Entries taken from a collection:
BEGIN
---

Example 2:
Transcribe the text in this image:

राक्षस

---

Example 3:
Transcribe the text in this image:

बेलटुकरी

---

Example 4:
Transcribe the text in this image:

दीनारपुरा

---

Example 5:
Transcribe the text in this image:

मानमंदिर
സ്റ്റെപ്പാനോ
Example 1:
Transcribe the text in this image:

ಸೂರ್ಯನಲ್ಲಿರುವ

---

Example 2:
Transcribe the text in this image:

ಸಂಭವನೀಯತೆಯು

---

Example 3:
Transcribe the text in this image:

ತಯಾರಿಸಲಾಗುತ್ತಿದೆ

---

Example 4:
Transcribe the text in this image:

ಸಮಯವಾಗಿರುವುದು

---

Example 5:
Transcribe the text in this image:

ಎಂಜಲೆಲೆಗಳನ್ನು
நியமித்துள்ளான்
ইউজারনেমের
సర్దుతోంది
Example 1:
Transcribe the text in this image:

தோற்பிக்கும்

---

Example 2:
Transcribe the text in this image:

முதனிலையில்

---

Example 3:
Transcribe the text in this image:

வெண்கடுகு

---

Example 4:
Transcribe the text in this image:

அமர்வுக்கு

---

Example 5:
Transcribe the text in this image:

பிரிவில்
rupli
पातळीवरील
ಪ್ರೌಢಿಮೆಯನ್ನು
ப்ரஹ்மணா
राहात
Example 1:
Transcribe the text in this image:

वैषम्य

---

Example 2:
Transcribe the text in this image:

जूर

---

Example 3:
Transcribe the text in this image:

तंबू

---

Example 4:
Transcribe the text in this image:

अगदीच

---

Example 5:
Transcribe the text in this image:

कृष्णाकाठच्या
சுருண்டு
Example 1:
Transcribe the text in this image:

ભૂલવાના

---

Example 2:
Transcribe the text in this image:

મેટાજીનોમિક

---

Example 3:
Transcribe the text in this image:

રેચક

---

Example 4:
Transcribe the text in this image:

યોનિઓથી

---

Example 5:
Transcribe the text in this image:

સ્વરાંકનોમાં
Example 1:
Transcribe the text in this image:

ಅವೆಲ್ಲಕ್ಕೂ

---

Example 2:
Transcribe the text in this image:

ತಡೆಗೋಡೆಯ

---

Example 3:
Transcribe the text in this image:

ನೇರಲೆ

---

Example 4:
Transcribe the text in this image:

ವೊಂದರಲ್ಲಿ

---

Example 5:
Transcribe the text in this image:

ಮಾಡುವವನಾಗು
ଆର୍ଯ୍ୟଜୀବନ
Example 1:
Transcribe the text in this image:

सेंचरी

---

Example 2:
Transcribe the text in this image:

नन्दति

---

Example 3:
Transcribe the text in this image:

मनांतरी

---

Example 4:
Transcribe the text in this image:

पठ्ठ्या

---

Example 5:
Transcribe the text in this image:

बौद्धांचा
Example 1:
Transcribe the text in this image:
END
### INSTRUCTIONS FOR THE TASK
Please copy out every line shown above, exactly.

### OUTPUT FOR THIS EXERCISE
---

Example 2:
Transcribe the text in this image:

राक्षस

---

Example 3:
Transcribe the text in this image:

बेलटुकरी

---

Example 4:
Transcribe the text in this image:

दीनारपुरा

---

Example 5:
Transcribe the text in this image:

मानमंदिर
സ്റ്റെപ്പാനോ
Example 1:
Transcribe the text in this image:

ಸೂರ್ಯನಲ್ಲಿರುವ

---

Example 2:
Transcribe the text in this image:

ಸಂಭವನೀಯತೆಯು

---

Example 3:
Transcribe the text in this image:

ತಯಾರಿಸಲಾಗುತ್ತಿದೆ

---

Example 4:
Transcribe the text in this image:

ಸಮಯವಾಗಿರುವುದು

---

Example 5:
Transcribe the text in this image:

ಎಂಜಲೆಲೆಗಳನ್ನು
நியமித்துள்ளான்
ইউজারনেমের
సర్దుతోంది
Example 1:
Transcribe the text in this image:

தோற்பிக்கும்

---

Example 2:
Transcribe the text in this image:

முதனிலையில்

---

Example 3:
Transcribe the text in this image:

வெண்கடுகு

---

Example 4:
Transcribe the text in this image:

அமர்வுக்கு

---

Example 5:
Transcribe the text in this image:

பிரிவில்
rupli
पातळीवरील
ಪ್ರೌಢಿಮೆಯನ್ನು
ப்ரஹ்மணா
राहात
Example 1:
Transcribe the text in this image:

वैषम्य

---

Example 2:
Transcribe the text in this image:

जूर

---

Example 3:
Transcribe the text in this image:

तंबू

---

Example 4:
Transcribe the text in this image:

अगदीच

---

Example 5:
Transcribe the text in this image:

कृष्णाकाठच्या
சுருண்டு
Example 1:
Transcribe the text in this image:

ભૂલવાના

---

Example 2:
Transcribe the text in this image:

મેટાજીનોમિક

---

Example 3:
Transcribe the text in this image:

રેચક

---

Example 4:
Transcribe the text in this image:

યોનિઓથી

---

Example 5:
Transcribe the text in this image:

સ્વરાંકનોમાં
Example 1:
Transcribe the text in this image:

ಅವೆಲ್ಲಕ್ಕೂ

---

Example 2:
Transcribe the text in this image:

ತಡೆಗೋಡೆಯ

---

Example 3:
Transcribe the text in this image:

ನೇರಲೆ

---

Example 4:
Transcribe the text in this image:

ವೊಂದರಲ್ಲಿ

---

Example 5:
Transcribe the text in this image:

ಮಾಡುವವನಾಗು
ଆର୍ଯ୍ୟଜୀବନ
Example 1:
Transcribe the text in this image:

सेंचरी

---

Example 2:
Transcribe the text in this image:

नन्दति

---

Example 3:
Transcribe the text in this image:

मनांतरी

---

Example 4:
Transcribe the text in this image:

पठ्ठ्या

---

Example 5:
Transcribe the text in this image:

बौद्धांचा
Example 1:
Transcribe the text in this image:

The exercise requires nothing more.